*Exercises to complete*.
1/ In the blog post about bearing one another's burdens, which Charles Williams novel is the writer reading?
2/ Carry on the blog post about bearing one another's burdens from the point where it stops.

*Source document*.
- - - - - - -

Monday, December 3, 2007

For anyone who thinks...


What does it truly mean, in Christian doctrine, to bear each others burdens? Gal 6:2

I am currently reading, quite slowly, Charles Williams' Descent Into Hell. This is the start of a life goal to read all of his stuff, if my life is long. I am in the middle of reading the chapter on substitution, where Stanhope is taking Pauline's fear on himself. He is bearing her burden. In the book he decides to sense her fear and feel the terror of it in order that she will not. I haven't quite grasped this yet. Thoughts on the subject are very welcomed!

I have also been reading some stuff about Williams' work and some background. I don't know why, but his themes and writings are to be my new fascination. I hope that it helps me.
I also just had a portfolio review in art. So i will have pictures up soon with the titles of the works! No matter what my professors say, i am pleased with the titles to my art. God truly pulled some out of nowhere. Yes it's small, but I will bless His name for the art.

2 comments:

laceylou said...

Hey. I'd really appreciate it if you could bear the burden of my last two papers....okay...that sounds great!
Man, I wish it were that easy. :)

I don't know...sounds like he's talking about literal sympathy....? although i think sympathy has to be a shared activity not a transferrable activity ...if he actually intends to take the burden of another, "In the book he decides to sense her fear and feel the terror of it in order that she will not".

- - - - - - -

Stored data
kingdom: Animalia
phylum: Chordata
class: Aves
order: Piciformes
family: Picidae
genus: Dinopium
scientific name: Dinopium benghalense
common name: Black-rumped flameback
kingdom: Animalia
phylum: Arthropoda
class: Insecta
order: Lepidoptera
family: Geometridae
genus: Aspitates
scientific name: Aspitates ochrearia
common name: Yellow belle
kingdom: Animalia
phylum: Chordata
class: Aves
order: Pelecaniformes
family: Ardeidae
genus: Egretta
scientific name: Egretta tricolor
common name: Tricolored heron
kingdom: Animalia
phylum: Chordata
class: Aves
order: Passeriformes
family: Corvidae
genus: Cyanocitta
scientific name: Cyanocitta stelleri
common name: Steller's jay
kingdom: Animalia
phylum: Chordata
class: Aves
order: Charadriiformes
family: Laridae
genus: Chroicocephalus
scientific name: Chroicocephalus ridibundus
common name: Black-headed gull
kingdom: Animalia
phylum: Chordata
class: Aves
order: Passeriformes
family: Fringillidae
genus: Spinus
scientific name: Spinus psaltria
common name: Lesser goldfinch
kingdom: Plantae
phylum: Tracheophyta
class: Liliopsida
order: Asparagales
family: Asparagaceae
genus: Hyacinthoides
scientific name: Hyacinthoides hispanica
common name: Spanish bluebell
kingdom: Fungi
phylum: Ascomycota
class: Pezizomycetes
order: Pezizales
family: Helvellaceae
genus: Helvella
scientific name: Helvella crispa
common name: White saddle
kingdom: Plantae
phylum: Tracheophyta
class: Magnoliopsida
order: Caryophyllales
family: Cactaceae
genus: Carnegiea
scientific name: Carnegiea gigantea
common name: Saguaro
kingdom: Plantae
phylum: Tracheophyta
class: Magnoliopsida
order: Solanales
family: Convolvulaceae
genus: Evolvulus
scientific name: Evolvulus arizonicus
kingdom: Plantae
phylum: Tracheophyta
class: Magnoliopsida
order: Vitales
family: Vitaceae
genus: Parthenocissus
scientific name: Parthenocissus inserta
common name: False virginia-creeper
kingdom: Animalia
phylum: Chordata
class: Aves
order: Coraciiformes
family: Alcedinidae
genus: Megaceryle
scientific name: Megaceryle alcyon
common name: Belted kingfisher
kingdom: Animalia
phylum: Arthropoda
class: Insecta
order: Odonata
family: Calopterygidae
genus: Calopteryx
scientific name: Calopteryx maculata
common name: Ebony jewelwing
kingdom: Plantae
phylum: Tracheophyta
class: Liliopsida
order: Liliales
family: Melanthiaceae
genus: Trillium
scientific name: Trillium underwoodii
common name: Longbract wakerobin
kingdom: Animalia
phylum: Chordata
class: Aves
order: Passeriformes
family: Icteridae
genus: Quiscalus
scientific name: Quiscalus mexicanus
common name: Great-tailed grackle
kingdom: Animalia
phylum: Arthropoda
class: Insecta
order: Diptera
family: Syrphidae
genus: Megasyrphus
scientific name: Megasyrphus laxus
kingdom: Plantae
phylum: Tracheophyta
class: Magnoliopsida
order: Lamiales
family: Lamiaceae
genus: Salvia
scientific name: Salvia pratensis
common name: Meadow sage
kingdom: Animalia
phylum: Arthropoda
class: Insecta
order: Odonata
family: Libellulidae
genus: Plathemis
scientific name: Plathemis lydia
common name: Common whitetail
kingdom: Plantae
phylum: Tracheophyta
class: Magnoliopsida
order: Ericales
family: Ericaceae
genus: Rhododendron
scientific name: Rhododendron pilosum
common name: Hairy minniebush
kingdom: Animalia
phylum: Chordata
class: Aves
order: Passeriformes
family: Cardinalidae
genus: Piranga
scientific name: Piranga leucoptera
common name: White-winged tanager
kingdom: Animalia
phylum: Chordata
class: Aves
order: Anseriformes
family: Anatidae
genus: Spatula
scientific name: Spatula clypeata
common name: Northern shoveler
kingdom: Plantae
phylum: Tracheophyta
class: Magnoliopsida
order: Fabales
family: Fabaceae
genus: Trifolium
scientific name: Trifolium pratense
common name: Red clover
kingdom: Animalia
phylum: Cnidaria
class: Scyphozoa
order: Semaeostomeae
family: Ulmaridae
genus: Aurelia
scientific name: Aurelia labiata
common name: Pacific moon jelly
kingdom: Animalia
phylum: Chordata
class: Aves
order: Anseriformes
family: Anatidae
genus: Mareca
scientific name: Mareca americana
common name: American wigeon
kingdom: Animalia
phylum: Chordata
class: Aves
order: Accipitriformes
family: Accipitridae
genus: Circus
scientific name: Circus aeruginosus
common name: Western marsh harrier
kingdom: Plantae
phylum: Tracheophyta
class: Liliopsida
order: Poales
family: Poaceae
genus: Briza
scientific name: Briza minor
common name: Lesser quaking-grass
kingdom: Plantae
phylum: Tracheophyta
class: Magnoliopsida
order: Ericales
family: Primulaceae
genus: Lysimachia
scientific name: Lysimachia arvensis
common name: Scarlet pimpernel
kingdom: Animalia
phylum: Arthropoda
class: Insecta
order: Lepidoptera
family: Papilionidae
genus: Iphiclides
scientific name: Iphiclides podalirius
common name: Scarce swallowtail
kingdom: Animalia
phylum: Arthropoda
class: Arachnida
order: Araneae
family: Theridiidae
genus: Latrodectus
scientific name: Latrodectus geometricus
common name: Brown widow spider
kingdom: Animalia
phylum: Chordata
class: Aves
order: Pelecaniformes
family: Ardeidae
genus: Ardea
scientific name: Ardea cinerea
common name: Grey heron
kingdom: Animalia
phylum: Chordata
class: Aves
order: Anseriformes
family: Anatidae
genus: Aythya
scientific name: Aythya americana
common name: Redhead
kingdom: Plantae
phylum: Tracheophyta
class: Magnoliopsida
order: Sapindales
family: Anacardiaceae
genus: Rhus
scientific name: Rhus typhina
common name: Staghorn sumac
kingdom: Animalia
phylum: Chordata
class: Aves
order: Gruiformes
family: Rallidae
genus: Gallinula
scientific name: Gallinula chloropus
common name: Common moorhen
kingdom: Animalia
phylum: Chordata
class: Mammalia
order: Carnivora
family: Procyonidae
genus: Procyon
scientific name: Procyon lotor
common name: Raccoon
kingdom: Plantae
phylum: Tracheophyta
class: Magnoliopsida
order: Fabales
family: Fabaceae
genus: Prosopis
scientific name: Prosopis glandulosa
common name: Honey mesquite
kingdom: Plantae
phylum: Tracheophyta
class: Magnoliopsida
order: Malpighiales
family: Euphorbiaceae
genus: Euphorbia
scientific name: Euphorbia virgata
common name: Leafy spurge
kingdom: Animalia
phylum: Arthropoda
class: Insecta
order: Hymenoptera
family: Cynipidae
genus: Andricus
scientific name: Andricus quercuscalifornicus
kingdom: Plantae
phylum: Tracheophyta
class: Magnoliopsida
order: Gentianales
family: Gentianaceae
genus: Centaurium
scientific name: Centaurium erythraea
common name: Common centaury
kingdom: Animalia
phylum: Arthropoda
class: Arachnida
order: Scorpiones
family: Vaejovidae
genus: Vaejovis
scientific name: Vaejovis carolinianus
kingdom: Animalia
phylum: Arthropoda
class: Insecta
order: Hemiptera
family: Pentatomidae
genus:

- - - - - - -

*Answers to each task*.
1/ Descent Into Hell

2/
Hmm. interesting.
so does she actually experience the absence of the fear?

e g allis said...

I am not sure that the actual absence of the burden is necessarily the outcome of bearing someone's burden...this is the one part that for does not quit seem clear...but certainly the object would be the lessening of the weight on the original bearer.

To get embroiled in semantics--the word "sympathy" literally means "to feel with" and would therefore imply a shared activity. But I had always considered sympathy to be a more removed sense of compassion, something maybe you have even if you don't understand exactly emotions of the situation...I don't know. But it seems to me that the act implied in the phrase "bearing another's burden" involves more than simply emotions. I think it involves actions and support and prayer that not only takes on the weight, but helps drive onwards towards a solution, a relief, an outcome.